Is it only with children or does he go for go for gloves on teens and adults?


----------



## quilter (Sep 12, 2011)

Somewhere out there on the internet is a training program for desensitizing dogs from nipping at hands waving around them. You could probably adapt that for gloves. From what I remember, you click for not grabbing the glove and slowly work the glove closer and closer to the puppy. 

Another method is to train an incompatible behavior. Casper goes for socks. Oh, endless mornings of getting my socks back. It's so hard not to wave them around while putting them on! So I trained him to backup, down, and stay while I put on my socks. Then he gets a treat. Oh sure, I could have put him in another room every time, but where would be the fun in that?

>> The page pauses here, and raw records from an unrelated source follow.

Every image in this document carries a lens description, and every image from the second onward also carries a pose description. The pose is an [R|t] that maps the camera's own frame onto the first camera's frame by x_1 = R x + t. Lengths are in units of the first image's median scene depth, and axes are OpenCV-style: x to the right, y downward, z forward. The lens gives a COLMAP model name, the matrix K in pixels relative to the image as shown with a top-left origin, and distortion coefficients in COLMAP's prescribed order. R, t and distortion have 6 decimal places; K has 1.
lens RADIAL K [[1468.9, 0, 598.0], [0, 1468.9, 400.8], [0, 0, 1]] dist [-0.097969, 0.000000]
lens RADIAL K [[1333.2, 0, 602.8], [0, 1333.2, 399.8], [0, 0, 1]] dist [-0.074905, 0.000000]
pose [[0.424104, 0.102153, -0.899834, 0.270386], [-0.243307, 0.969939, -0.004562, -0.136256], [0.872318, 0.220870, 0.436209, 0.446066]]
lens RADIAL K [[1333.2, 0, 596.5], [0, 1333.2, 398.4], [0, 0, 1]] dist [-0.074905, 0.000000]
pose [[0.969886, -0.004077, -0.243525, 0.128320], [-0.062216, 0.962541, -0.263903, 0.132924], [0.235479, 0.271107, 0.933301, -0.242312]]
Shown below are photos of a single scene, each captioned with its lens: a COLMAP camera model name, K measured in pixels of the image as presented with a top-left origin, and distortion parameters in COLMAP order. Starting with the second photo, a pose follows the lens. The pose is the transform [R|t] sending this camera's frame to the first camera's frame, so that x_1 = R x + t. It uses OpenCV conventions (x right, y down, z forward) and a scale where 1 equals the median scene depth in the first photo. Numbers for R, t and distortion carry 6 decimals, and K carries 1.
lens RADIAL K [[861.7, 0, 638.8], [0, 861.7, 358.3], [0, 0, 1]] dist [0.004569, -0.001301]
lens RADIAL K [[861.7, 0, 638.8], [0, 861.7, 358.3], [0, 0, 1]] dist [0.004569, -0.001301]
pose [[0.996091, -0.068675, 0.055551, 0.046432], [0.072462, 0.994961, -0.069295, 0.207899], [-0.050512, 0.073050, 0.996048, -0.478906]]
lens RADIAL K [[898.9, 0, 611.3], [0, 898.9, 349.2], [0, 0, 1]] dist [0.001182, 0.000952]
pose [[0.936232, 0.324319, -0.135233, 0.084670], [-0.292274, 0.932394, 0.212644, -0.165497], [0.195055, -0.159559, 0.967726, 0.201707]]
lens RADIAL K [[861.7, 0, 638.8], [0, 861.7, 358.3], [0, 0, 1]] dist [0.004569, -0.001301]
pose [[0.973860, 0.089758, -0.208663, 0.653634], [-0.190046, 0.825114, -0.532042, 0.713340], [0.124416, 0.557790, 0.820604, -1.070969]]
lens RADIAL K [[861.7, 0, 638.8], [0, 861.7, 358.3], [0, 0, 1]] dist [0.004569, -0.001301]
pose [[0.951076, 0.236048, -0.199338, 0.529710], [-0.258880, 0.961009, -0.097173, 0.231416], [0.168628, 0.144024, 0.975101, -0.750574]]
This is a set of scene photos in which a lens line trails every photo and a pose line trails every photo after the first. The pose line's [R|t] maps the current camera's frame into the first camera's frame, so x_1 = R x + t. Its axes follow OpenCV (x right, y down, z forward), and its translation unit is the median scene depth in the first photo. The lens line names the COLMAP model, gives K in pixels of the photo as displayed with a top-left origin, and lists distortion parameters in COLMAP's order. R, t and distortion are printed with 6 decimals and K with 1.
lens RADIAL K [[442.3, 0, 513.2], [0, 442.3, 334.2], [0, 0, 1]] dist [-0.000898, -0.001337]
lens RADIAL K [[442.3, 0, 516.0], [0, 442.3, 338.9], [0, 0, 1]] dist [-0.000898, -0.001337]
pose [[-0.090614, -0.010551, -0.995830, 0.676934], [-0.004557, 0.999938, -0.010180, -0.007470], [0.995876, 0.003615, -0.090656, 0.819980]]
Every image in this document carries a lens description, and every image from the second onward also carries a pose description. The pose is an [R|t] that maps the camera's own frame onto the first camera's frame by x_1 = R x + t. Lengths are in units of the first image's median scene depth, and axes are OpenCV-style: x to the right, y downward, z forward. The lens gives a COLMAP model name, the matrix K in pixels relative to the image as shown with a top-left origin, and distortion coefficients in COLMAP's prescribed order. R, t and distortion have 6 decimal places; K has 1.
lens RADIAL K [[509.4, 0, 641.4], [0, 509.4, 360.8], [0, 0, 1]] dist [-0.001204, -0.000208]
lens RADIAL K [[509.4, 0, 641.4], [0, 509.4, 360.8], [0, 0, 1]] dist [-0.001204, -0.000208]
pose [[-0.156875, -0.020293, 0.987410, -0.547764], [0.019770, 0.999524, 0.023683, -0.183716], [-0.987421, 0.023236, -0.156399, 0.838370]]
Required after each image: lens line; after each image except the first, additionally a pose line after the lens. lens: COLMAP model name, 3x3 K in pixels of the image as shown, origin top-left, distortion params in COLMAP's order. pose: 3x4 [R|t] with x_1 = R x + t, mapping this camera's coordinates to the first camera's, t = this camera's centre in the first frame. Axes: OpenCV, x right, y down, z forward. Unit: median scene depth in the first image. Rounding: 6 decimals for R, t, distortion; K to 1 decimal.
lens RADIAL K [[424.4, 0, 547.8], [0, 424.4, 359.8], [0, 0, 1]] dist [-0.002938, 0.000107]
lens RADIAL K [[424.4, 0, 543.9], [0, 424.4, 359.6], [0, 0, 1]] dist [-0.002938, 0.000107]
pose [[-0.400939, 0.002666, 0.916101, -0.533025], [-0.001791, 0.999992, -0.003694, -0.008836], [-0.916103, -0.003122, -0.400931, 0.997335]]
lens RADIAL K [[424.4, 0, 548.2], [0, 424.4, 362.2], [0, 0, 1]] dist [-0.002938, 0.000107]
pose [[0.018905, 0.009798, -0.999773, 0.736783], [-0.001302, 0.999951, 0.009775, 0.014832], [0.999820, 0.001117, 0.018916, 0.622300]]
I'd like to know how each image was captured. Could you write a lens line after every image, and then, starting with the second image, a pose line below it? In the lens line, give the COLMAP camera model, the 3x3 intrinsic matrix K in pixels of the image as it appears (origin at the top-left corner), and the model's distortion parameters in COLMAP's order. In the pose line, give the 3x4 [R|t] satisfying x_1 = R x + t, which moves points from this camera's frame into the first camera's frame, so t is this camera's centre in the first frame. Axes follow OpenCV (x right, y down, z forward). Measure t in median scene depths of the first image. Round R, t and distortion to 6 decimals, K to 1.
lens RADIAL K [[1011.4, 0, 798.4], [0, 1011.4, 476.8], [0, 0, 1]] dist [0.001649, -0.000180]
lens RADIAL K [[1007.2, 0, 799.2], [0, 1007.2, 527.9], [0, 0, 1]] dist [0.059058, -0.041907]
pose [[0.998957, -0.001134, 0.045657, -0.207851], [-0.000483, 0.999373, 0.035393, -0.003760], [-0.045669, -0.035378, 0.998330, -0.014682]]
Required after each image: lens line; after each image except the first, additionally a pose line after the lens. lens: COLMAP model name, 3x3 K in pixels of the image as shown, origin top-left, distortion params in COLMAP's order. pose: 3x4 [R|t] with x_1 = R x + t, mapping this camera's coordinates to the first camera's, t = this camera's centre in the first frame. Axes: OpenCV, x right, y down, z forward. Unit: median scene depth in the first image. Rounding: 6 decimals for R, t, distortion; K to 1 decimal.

All that said, our weather is mild enough that not many people are typically wearing gloves, so I'm no expert on gloves.


----------



## Yaichi's Mom (Jul 21, 2012)

Have you been training him to "leave it"?

This is an essential command IMHO and once trained, should work for anything including gloves.


----------



## GinnyinPA (Oct 31, 2010)

I agree that working on leave it is the best idea. Short term, you might try spraying the kids' gloved hands with bitter apple. They'll be a lot less interesting if they taste bad. We did this when we first got Ben and he would bite our hands in play.


----------



## Lise123 (Jan 1, 2014)

Leslie B said:


> This is all about setting him up with gloves and correcting him when he goes for them. You cannot ever let him get even one of them or that will reward him.
> 
> Is it only with children or does he go for go for gloves on teens and adults?


He doesn't go for my gloves, but he does go for the neighbors' gardening gloves, work gloves on adult men doing construction, etc. 

I will get the clicker and glove my seven-year-old son and start working on "leave it" and "back up." Since we have restarted dog school, I'm seeing a lot of improvement in Bailey. He's still 100% teenager, but he is reachable and trainable. 

Thank you to everyone for your responses! I appreciate the help.


----------



## goldenSkye1 (Oct 9, 2014)

This may sound harsh, but take a glove and coat it with hot sauce, then allow your dog to take it. She will associate the glove with a terrible taste, and it may help her not be so keen on those nasty gloves anymore!


----------